### Task details
Carry on the article about the IFC green recovery report from its last sentence.

*** Selected excerpt ***

Supporting low carbon investments through COVID-19 recovery targeting funding for 10 key sectors across 21 emerging markets has the potential to generate $10.2tn in investment opportunity, says the International Finance Corporation.
IFC stated this in a recent report, adding that it can also create 213m jobs and reduce greenhouse gas emissions by four billion tons by 2030.
The report, ‘Ctrl-Alt-Delete: A Green Reboot for Emerging Markets,’ published on Wednesday, analysed the economic and climate benefits of a green recovery that focuses on decarbonising existing and future energy infrastructure, building climate-smart cities, and helping speed the transition of key industries to greener production.
The report also drew on lessons learned from IFC’s investments and mobilisation of private capital for climate business.
“As the largest development finance institution supporting the private sector in emerging markets, IFC has experience creating and growing markets in key areas such as clean energy, sustainable cities, climate-smart agriculture, energy efficiency, green buildings, and green finance.

*** End of Selected excerpt ***
*** Information ***

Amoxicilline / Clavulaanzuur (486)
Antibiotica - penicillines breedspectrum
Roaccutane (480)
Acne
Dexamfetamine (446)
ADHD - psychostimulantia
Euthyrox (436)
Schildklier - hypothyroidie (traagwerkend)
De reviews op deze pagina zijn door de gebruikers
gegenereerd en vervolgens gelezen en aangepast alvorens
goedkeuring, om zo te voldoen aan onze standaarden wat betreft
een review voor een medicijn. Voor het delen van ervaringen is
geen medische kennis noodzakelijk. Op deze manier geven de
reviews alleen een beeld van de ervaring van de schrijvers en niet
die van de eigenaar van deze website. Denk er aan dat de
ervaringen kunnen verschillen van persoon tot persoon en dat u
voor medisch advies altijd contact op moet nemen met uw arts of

*** End of Information ***
*** Information ***

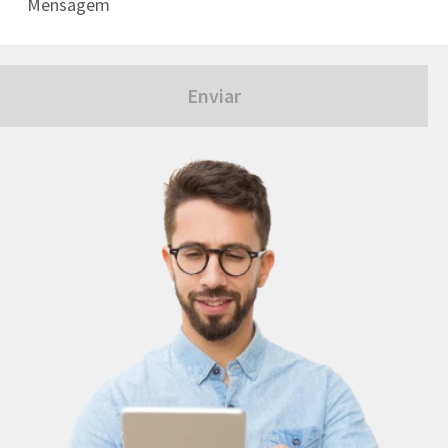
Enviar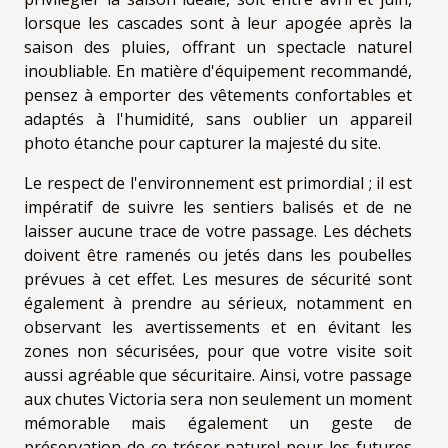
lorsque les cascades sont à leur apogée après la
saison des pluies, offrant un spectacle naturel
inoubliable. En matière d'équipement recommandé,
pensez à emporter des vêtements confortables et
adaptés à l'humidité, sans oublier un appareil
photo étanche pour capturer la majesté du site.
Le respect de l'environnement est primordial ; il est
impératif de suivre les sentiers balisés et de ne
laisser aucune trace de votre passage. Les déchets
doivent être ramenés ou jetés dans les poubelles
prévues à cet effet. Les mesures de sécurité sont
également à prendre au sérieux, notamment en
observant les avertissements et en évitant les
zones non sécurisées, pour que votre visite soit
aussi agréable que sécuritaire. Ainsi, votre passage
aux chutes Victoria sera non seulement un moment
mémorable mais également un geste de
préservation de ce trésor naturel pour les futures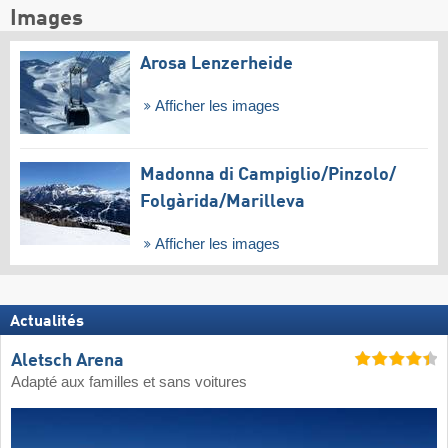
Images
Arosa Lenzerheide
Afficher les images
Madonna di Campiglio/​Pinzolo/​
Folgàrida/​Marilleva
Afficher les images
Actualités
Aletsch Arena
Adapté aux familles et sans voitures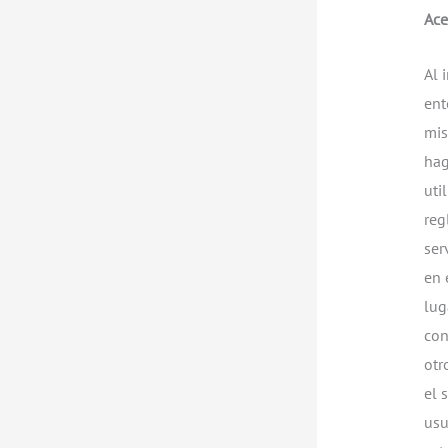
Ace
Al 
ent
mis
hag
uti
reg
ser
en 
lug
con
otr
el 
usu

*** End of Information ***
*** Information ***

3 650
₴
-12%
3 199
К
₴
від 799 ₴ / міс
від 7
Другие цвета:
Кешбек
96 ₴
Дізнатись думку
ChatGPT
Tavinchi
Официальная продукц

*** End of Information ***

### Answer to the problem
“Thirty per cent of IFC’s total committed and mobilised investments were in climate business in FY20, representing $6.8bn. The World Bank Group has adopted a target for 35 per cent of its financing to have climate co-benefits, on average, over the next five years. IFC catalyses markets for climate business through advisory services to businesses, financial institutions, and governments.
“IFC proactively works to create a global market for green investments to increase climate lending through capital markets and local financial intermediaries,” IFC stated.